Seq2seq based Summarization
A bachelor's graduation project involves developing a short sentence summarization model based on seq2seq and designing an emotional fusion mechanism. Now, let's provide a brief summary of the entire model
Task
- Automatic text summarization is a type of natural language processing (NLP) task. For a longer text, it generates a short text that covers the core meaning of the original text, which is the summary of the original text. Automatic summarization technology refers to constructing mathematical models on computers, inputting long texts into the model, and then automatically generating short summaries through computation. According to the scale of the corpus needed for generating summaries and the scale of the summaries, summaries can be divided into multi-document summaries, long document summaries, and short document summaries. This paper mainly studies short document summarization: for a sentence or a few sentences of text, generate a short summary that summarizes the key information of the original text, and is fluent and readable, trying to reach the level of summaries written by human authors.
- Automatic text summarization is divided into extraction-based and generation-based methods, the former being the extraction of original sentences to form the summary, and the latter being the generation of the summary through a deep learning model, character by character. This paper mainly focuses on the generation of summaries and abstracts the problem into generating a short sentence of an average length of 8 words from a long sentence with an average length of 28 words.
Preparatory Knowledge
Recurrent Neural Network
Recurrent Neural Network (RNN), a variant of neural networks, is capable of effectively processing sequential data. All its hidden layers share parameters, with each hidden layer not only depending on the current moment's input but also on the state of the previous hidden layer. The data flow is not propagated between network layers as in traditional neural networks, but rather circulates as a state within its own network.

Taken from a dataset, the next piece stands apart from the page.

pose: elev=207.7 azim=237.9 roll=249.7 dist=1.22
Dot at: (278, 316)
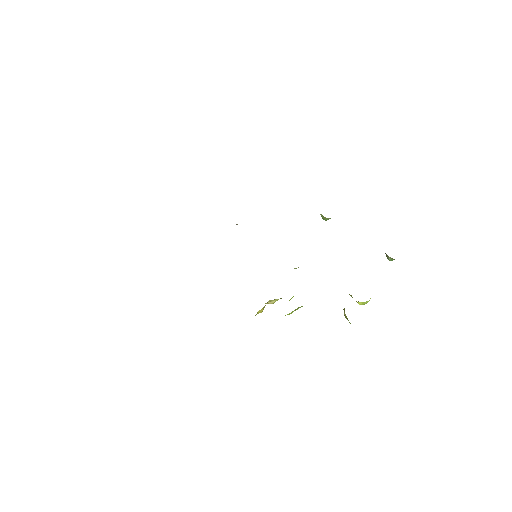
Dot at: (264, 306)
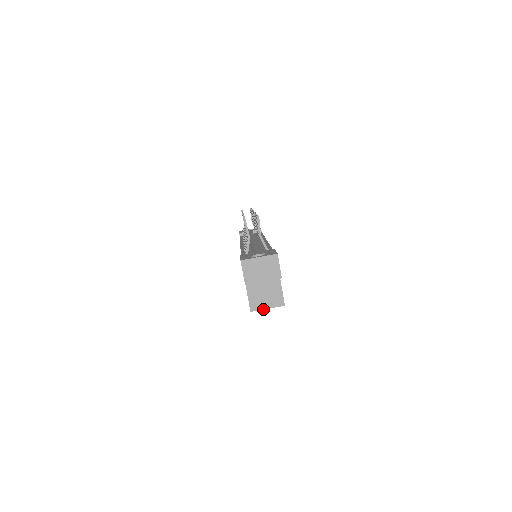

After time step expansion:
LSTM and GRU
Recurrent neural networks can effectively capture the sequential information of sequence data and can construct very deep neural networks without generating a large number of parameters to be learned; however, due to parameter sharing, when gradients are chain-derived through time steps, it is equivalent to matrix power operations. If the eigenvalues of the parameter matrix are too small, it will cause gradient diffusion, and if the eigenvalues are too large, it will cause gradient explosion, affecting the backpropagation process, i.e., the long-term dependency problem of RNNs. When dealing with long sequence data, the long-term dependency problem can lead to the loss of long-term memory information in the sequence. Although people have tried to alleviate this problem by introducing gradient truncation and skip connection techniques, the effect is not significant until the long short-term memory neural networks and gated recurrent neural networks, as extended forms of RNNs, effectively solve this problem.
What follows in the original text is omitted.